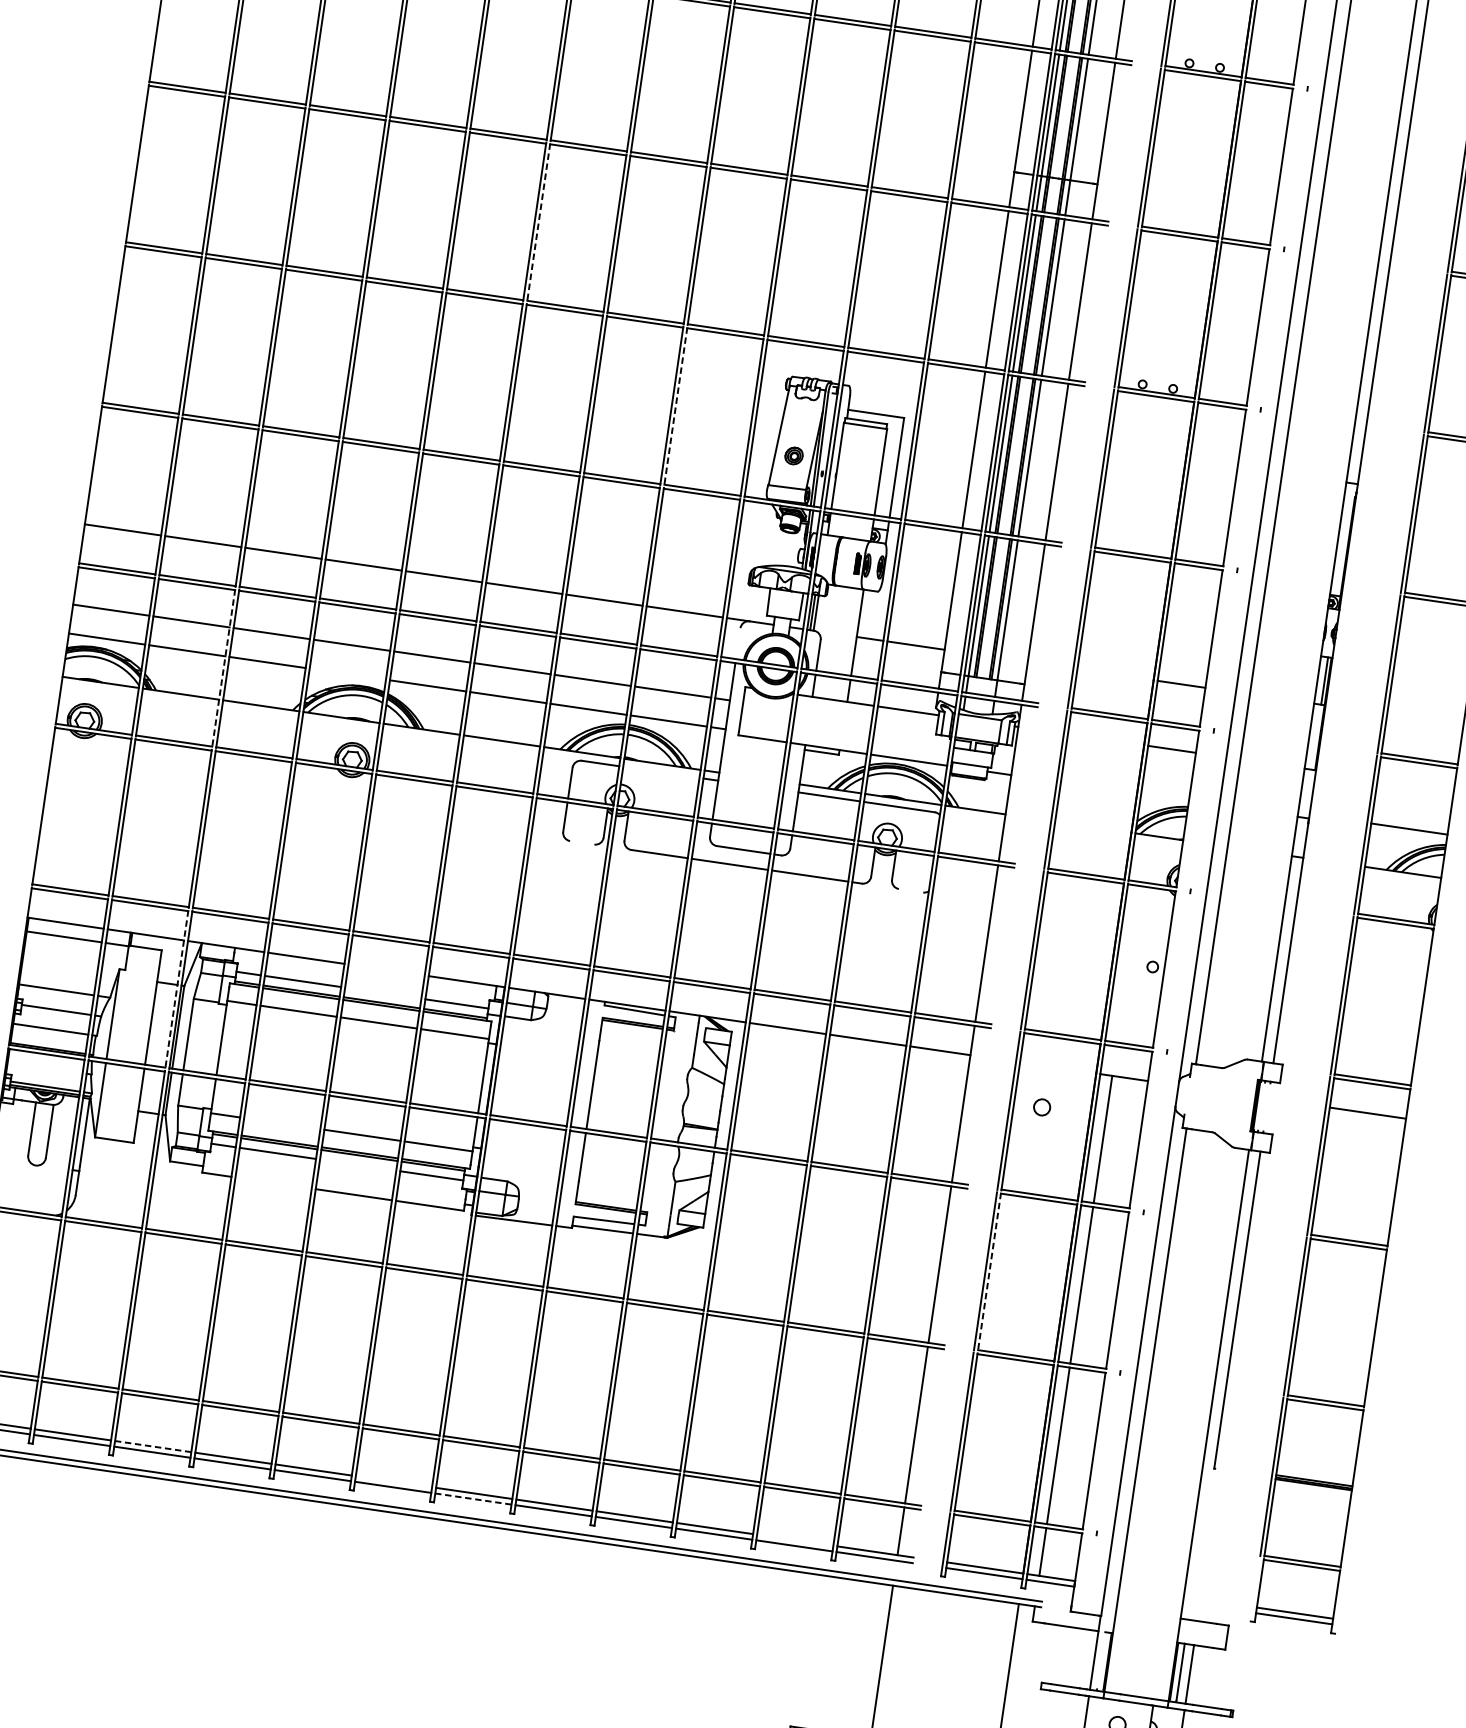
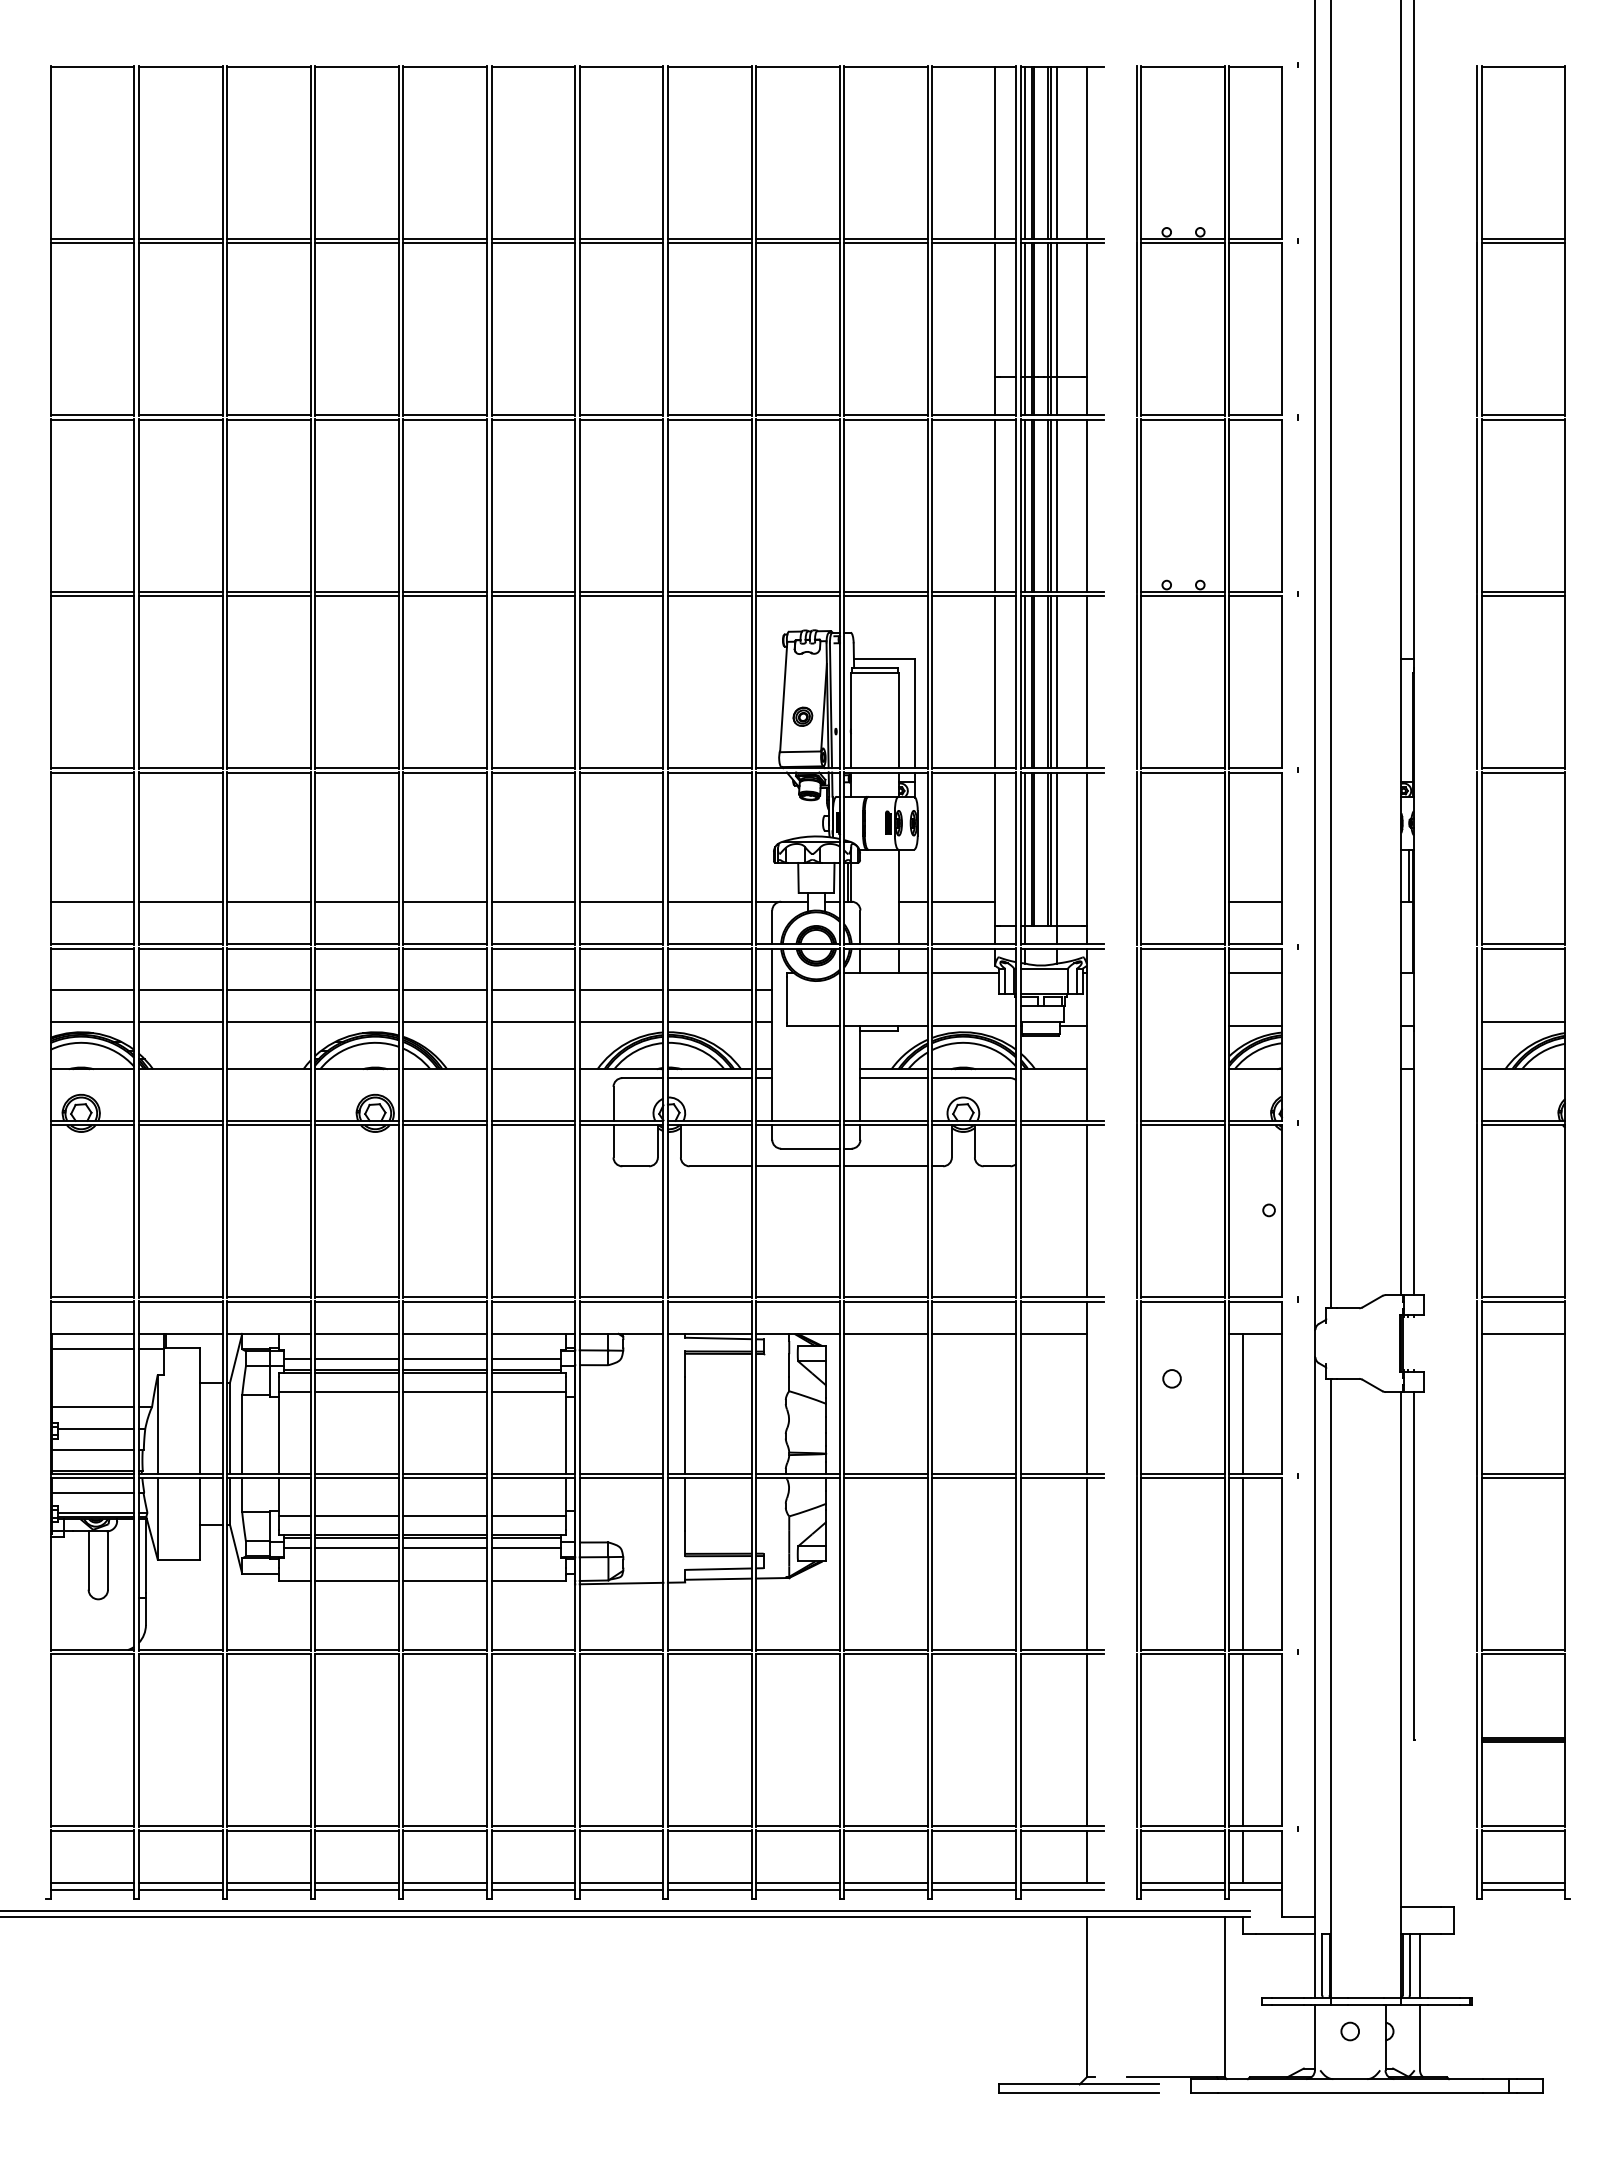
line: (538, 222) -> (491, 505), dashed -> solid
line: (675, 406) -> (667, 682), dashed -> solid
line: (738, 643) -> (772, 927), added
line: (223, 668) -> (222, 1034), dashed -> solid
line: (347, 673) -> (356, 1021), added
line: (661, 772) -> (709, 1078), added
line: (1164, 797) -> (1255, 1026), added
line: (582, 842) -> (635, 1166), added
line: (910, 890) -> (996, 1166), added
line: (386, 969) -> (445, 1333), added
line: (176, 989) -> (222, 1387), dashed -> solid
line: (383, 993) -> (445, 1359), added
line: (44, 1067) -> (92, 1492), added
line: (281, 1123) -> (356, 1515), added
line: (358, 1165) -> (445, 1548), added
line: (273, 1182) -> (356, 1580), added
line: (989, 1272) -> (1141, 1564), dashed -> solid
line: (152, 1446) -> (268, 1883), dashed -> solid
line: (394, 1481) -> (533, 1883), added
line: (473, 1499) -> (621, 1889), dashed -> solid
line: (795, 1540) -> (974, 1883), added
line: (1255, 1589) -> (1477, 1864), added
line: (1101, 1660) -> (1322, 1964), added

YOUR INSTRUCTIONS
Retype the data word for word and keep the pictures out of it.

PROBLEM SOLUTION
line: (538, 222) -> (491, 505), dashed -> solid
line: (675, 406) -> (667, 682), dashed -> solid
line: (738, 643) -> (772, 927), added
line: (223, 668) -> (222, 1034), dashed -> solid
line: (347, 673) -> (356, 1021), added
line: (661, 772) -> (709, 1078), added
line: (1164, 797) -> (1255, 1026), added
line: (582, 842) -> (635, 1166), added
line: (910, 890) -> (996, 1166), added
line: (386, 969) -> (445, 1333), added
line: (176, 989) -> (222, 1387), dashed -> solid
line: (383, 993) -> (445, 1359), added
line: (44, 1067) -> (92, 1492), added
line: (281, 1123) -> (356, 1515), added
line: (358, 1165) -> (445, 1548), added
line: (273, 1182) -> (356, 1580), added
line: (989, 1272) -> (1141, 1564), dashed -> solid
line: (152, 1446) -> (268, 1883), dashed -> solid
line: (394, 1481) -> (533, 1883), added
line: (473, 1499) -> (621, 1889), dashed -> solid
line: (795, 1540) -> (974, 1883), added
line: (1255, 1589) -> (1477, 1864), added
line: (1101, 1660) -> (1322, 1964), added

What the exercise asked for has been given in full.